Egypt: Italian student's corpse found bearing marks of torture
Giulio Regeni went missing in Cairo on the anniversary of the 2011 Egyptian revolution, amid a security crackdown. On Wednesday, his body was recovered showing signs of torture.
3 min read
04 February, 2016
Regeni was a student of Arabic literature [Twitter]

Italy is demanding that Egypt authorise a joint investigation into the death and reported torture of Giulio Regeni, a Cambridge University PhD student who mysteriously disappeared in Cairo last month, officials said on Thursday.

A body believed to be that of Regeni's was found on the outskirts of the Egyptian capital on Wednesday.

Although its identity has still to be officially confirmed, Foreign Minister Paolo Gentiloni has offered his condolences to Regeni's family, and the 28-year-old's parents have flown to Cairo to recover their son's body.

A spokesman for the Italian foreign ministry said he could not comment on reports in the Egyptian and Italian media that Regeni's naked corpse had been found dumped in a ditch bearing wounds, including burn marks, that indicated he may have been tortured.

"An investigation is underway. We hope to be able to provide an update later in the day," he said.

In a statement issued late on Wednesday, the ministry said Rome had "asked the Egyptian authorities for maximum commitment to establishing the truth and the course of events, as well as the immediate opening of a joint investigation with the participation of Italian experts".

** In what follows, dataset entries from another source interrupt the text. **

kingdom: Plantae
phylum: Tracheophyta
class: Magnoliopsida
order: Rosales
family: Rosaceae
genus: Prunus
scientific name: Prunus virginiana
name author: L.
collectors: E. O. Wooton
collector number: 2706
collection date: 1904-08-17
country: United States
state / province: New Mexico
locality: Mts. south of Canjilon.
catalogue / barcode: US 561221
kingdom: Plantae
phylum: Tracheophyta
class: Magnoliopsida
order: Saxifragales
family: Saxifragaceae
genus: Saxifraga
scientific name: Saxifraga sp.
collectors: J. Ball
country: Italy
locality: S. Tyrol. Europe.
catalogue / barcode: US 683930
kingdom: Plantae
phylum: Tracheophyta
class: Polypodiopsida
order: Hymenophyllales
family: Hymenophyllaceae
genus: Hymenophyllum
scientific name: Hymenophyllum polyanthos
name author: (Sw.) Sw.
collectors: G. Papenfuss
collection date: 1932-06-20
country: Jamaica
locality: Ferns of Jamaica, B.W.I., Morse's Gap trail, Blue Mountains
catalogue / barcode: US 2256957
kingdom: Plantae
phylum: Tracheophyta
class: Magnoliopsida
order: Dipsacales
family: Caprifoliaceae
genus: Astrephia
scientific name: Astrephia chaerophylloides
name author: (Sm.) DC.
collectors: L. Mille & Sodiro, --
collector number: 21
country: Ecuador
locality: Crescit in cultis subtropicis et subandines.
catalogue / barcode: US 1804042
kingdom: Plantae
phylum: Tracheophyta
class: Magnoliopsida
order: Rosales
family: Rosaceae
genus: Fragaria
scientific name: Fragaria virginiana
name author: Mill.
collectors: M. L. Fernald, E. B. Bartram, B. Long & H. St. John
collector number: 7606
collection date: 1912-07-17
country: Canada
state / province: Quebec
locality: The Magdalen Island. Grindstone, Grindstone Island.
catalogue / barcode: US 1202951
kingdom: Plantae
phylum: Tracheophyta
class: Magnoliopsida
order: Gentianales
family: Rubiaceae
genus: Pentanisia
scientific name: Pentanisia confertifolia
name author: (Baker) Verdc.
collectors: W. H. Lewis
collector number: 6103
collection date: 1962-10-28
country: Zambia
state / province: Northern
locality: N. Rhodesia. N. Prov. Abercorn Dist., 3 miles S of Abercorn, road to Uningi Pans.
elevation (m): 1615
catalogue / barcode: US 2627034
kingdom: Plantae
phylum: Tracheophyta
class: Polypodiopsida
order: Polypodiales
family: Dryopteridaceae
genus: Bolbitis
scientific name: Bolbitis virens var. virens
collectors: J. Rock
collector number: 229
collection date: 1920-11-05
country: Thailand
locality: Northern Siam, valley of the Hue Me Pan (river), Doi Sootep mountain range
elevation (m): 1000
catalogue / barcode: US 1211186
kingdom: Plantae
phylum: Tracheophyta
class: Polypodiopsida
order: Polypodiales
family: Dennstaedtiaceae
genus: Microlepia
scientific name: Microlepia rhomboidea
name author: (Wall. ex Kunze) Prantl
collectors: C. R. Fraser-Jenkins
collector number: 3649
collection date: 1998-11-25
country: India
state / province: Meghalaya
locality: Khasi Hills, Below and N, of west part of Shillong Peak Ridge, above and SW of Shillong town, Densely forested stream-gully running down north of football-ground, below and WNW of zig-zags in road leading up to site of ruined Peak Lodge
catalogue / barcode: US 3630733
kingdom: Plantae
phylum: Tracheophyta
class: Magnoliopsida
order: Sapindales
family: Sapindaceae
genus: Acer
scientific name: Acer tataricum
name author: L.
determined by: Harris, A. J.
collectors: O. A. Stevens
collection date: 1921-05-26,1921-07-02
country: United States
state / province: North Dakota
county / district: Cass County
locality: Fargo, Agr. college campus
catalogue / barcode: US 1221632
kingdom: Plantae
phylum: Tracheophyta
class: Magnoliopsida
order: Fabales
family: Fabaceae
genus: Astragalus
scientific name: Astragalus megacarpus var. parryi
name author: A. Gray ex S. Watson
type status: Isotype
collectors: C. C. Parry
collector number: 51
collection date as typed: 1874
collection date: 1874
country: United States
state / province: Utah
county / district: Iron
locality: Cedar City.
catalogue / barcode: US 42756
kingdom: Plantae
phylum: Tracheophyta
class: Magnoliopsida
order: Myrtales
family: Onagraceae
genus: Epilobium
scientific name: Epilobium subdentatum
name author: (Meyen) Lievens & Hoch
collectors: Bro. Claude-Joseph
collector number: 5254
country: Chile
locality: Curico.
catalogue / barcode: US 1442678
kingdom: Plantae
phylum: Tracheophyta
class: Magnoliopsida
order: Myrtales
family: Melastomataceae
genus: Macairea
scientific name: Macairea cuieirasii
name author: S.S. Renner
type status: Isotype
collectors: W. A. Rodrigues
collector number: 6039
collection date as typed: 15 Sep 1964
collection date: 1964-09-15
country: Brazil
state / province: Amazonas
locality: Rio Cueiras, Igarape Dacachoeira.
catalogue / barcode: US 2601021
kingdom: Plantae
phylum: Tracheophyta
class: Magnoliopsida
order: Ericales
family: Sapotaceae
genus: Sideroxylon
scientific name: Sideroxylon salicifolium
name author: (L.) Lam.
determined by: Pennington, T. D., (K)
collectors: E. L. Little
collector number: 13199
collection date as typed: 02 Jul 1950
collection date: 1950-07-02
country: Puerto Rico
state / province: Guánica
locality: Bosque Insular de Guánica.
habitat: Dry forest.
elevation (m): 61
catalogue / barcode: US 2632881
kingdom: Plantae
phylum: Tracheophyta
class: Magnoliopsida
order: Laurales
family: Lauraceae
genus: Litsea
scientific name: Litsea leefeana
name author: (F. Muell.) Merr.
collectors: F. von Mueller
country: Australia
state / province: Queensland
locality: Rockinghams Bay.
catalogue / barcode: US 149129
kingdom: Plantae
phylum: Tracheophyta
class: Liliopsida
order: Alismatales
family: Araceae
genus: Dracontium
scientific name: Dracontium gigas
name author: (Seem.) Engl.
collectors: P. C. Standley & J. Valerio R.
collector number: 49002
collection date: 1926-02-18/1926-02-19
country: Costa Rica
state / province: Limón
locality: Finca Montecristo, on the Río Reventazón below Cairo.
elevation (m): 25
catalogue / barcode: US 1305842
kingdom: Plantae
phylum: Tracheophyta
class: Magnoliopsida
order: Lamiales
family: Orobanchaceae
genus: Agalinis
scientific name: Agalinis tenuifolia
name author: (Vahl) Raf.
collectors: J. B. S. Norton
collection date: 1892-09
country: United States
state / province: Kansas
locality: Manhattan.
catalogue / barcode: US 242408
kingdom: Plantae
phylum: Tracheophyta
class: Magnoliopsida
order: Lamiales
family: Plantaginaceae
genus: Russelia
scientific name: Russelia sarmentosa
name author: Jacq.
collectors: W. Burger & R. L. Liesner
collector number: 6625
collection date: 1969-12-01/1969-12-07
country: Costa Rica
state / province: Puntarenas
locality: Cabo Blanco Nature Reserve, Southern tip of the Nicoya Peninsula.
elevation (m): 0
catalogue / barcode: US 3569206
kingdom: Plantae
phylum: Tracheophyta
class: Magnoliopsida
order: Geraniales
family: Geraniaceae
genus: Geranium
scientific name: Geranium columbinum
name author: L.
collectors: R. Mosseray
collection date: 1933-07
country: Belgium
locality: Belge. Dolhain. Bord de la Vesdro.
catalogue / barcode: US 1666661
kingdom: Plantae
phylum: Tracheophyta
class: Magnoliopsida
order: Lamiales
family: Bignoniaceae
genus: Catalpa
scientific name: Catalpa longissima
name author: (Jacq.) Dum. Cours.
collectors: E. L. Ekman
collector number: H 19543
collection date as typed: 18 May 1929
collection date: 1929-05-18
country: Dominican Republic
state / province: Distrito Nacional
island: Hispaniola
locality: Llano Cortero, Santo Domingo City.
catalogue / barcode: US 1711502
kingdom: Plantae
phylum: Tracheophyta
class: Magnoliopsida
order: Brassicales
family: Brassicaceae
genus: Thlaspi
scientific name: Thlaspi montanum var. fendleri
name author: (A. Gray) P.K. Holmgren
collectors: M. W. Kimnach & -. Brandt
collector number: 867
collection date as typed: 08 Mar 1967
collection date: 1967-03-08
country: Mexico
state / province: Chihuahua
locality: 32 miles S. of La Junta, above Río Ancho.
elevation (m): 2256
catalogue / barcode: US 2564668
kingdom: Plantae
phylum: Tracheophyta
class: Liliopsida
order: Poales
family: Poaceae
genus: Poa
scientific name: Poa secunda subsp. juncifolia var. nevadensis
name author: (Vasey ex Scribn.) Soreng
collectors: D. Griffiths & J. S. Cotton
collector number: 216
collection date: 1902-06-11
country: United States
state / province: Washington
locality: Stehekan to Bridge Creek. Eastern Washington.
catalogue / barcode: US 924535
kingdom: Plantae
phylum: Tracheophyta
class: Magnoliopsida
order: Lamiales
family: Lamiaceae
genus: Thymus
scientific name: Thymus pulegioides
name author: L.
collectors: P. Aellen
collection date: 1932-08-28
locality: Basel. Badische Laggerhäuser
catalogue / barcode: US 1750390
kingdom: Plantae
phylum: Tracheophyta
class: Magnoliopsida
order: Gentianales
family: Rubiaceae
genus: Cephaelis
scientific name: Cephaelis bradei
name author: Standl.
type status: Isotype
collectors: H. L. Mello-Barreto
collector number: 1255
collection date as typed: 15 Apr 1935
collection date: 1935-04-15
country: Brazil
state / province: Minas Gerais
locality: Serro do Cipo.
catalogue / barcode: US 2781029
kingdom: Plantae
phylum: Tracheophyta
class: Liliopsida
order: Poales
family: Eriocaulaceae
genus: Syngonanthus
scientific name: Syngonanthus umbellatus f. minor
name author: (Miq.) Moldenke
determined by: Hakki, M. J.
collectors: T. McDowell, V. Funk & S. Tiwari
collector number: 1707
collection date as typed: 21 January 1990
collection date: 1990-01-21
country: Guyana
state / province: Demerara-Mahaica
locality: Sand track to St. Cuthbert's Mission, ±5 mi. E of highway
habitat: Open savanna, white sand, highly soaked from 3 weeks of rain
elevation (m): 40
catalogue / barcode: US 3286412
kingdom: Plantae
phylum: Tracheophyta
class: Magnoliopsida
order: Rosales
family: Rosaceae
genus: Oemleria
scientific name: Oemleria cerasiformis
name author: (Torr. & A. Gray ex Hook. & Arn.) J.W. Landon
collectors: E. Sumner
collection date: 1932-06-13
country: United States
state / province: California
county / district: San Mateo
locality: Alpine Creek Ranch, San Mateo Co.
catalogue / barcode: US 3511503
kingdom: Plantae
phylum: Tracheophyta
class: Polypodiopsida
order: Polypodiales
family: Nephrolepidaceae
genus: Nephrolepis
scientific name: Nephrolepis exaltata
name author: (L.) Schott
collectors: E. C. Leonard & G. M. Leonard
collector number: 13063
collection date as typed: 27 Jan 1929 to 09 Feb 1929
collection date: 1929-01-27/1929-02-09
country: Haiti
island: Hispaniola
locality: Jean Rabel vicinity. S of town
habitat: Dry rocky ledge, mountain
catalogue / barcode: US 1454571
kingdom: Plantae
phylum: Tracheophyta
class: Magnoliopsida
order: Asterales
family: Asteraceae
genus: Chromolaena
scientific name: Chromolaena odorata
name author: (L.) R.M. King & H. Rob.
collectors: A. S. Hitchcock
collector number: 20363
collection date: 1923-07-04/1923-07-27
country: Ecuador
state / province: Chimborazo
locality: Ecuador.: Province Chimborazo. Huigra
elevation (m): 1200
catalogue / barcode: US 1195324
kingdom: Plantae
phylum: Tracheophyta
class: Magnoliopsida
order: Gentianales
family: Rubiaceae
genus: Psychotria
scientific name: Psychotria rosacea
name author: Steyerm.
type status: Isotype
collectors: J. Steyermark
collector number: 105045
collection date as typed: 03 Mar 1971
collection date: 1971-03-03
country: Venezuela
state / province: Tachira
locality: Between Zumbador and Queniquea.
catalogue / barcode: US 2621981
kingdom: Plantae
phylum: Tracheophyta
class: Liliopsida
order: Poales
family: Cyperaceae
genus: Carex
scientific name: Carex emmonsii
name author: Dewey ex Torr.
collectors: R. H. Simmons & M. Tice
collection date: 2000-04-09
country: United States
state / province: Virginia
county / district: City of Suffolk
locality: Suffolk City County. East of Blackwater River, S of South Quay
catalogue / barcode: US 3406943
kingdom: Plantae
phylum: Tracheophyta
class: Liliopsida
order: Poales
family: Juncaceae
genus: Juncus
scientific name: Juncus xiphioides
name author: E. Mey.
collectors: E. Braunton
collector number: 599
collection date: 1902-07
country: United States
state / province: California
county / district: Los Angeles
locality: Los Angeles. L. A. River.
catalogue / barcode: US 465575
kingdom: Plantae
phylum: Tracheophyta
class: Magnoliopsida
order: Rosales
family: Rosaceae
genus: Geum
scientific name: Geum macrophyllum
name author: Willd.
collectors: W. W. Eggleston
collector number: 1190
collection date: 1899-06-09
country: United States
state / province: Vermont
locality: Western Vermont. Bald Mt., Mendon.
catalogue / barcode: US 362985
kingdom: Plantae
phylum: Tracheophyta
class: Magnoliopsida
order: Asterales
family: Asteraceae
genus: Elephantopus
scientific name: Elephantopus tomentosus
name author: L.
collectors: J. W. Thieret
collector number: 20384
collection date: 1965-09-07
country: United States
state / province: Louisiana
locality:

An investigation is underway. We hope to be able to provide an update later in the day

Economic Development Minister Federica Guidi, who was in Cairo when the body was discovered, cancelled the final day of a trade mission involving some 60 Italian companies in reaction to the news.

Hours earlier she had, according to the Italian media, urged Egyptian President Abdel Fattah al-Sisi to intervene personally in the investigation into Regeni's disappearance, underlining the potential for the case to disrupt normally close diplomatic ties between Rome and Cairo.

Italian Prime Minister Matteo Renzi was the first Western leader to receive former army chief Sisi after his 2013 overthrow of his Islamist predecessor Mohamed Morsi.

Arabic literature student

Regeni, whose studies included Arabic and Arab literature, was from Fiumicello near Udine in northeastern Italy.

He was in Cairo researching his doctoral thesis, and was last seen on 25 January - the anniversary of the 2011 revolution - when he left his suburban home with the intention of travelling by metro to meet a friend in the city centre.

Cairo was extremely quiet on the day he disappeared, as a result of the authorities having ordered a security crackdown on the fifth anniversary of the Arab Spring uprising which ended Hosni Mubarak's 30-year reign.

A subsequent military coup two years later led to a clampdown on all critics of the new Egyptian regime.

Torture is common in Egyptian jails, report human rights groups, and many detainees have died in custody. 

In response to the news, Egyptian rights activist Mona Seif pleaded with foreigners not to travel to the country given the current security situation. 

"We've grown so accustomed to daily news of torture, abductions and deaths, that we've almost accepted them as integral part of our identities, an inevitable price for our citizenship," she wrote.

"But I can't imagine how it feels to lose a loved one to this ugliness, and in a country far away from home. I am very sorry Giulio's warmth and enthusiasm towards Egypt was rewarded with such pain and cruelty."